* [Consigne 1]
Transcrivez fidèlement toutes les lignes du bloc 1 ci-dessous, sans y faire figurer les images.

* [Texte à étudier]
===============

Quelques réflexions sur le racisme. Maurice Duval

Dernière mise à jour : 10 janvier 2024Par Catégories : Débats

Quelques réflexions sur le racisme

Je commencerai mon propos par une analyse de la notion de « race » au fondement du racisme, avant d’examiner les mécanismes de ce système de pensée. Comment fonctionne-t-il ? J’en distinguerai deux formes : le racisme vulgaire et le racisme bienveillant. Ce dernier, susceptible d’être véhiculé à l’insu des locuteurs, est un pur élément idéologique. Enfin, avant de conclure j’interrogerai quelques expressions pièges du langage courant.

1) La notion de race.
De nombreux efforts ont été accomplis pour lui donner un caractère scientifique, car la rendre scientifique c’est la rendre incontestable. L’existence de plusieurs races permettrait d’affirmer la supériorité de certaines. Fort heureusement, cela n’a jamais abouti scientifiquement bien que le racisme continue de sévir.

===============

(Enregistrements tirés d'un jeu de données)
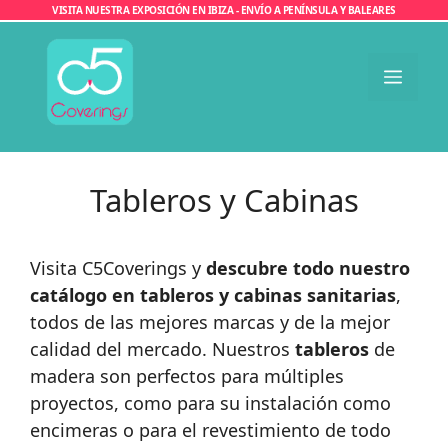
Saltar
VISITA NUESTRA EXPOSICIÓN EN IBIZA - ENVÍO A PENÍNSULA Y BALEARES
al
contenido
Men
Tableros y Cabinas
Visita C5Coverings y
descubre todo nuestro
catálogo en tableros y cabinas sanitarias
,
todos de las mejores marcas y de la mejor
calidad del mercado. Nuestros
tableros
de
madera son perfectos para múltiples
proyectos, como para su instalación como
encimeras o para el revestimiento de todo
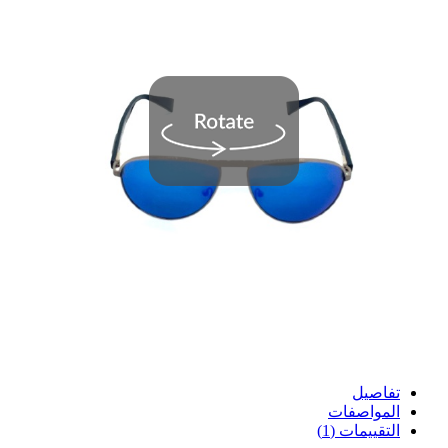
تفاصيل
المواصفات
التقييمات (1)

===============

* [Consigne 2]
Relevez, dans le texte sur le racisme, tous les verbes conjugués au futur de l'indicatif à la première personne du singulier.

* [Corrigé 1]
Saltar
VISITA NUESTRA EXPOSICIÓN EN IBIZA - ENVÍO A PENÍNSULA Y BALEARES
al
contenido
Men
Tableros y Cabinas
Visita C5Coverings y
descubre todo nuestro
catálogo en tableros y cabinas sanitarias
,
todos de las mejores marcas y de la mejor
calidad del mercado. Nuestros
tableros
de
madera son perfectos para múltiples
proyectos, como para su instalación como
encimeras o para el revestimiento de todo
تفاصيل
المواصفات
التقييمات (1)

* [Corrigé 2]
commencerai, distinguerai, interrogerai